═══ DATA FOR REVIEW
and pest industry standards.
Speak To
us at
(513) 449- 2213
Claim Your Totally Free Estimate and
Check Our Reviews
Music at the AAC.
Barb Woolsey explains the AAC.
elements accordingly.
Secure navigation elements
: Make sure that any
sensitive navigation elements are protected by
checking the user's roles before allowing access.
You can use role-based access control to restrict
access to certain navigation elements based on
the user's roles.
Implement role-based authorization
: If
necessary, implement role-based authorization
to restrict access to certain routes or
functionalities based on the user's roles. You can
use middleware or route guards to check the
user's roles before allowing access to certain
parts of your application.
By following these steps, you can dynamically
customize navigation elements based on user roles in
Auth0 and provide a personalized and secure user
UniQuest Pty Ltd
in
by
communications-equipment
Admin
══════
═══ DATA FOR REVIEW
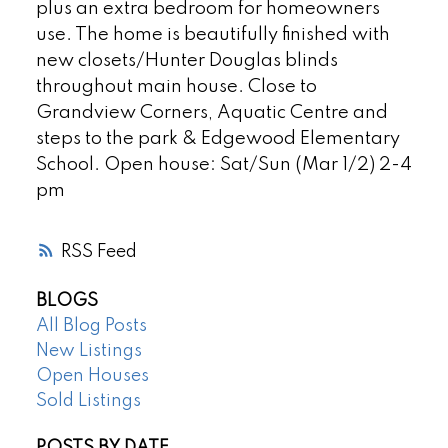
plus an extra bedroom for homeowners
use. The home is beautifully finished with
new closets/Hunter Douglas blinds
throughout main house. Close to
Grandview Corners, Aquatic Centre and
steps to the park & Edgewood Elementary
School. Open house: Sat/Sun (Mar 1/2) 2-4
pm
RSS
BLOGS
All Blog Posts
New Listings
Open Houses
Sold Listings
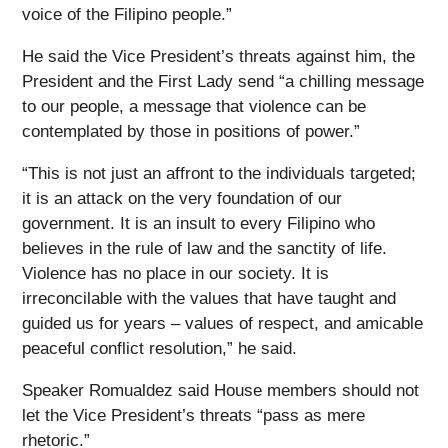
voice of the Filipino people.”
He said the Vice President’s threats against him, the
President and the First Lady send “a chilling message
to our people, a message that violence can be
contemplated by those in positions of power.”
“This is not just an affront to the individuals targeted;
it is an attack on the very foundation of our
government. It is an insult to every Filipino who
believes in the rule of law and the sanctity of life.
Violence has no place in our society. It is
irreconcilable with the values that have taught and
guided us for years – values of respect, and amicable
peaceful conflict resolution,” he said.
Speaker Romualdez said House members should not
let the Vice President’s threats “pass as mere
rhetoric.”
══════
■ WORK ITEM
Collect each line above holding the string "roles".

■ FINAL ANSWER
checking the user's roles before allowing access.
the user's roles.
functionalities based on the user's roles. You can
user's roles before allowing access to certain
customize navigation elements based on user roles in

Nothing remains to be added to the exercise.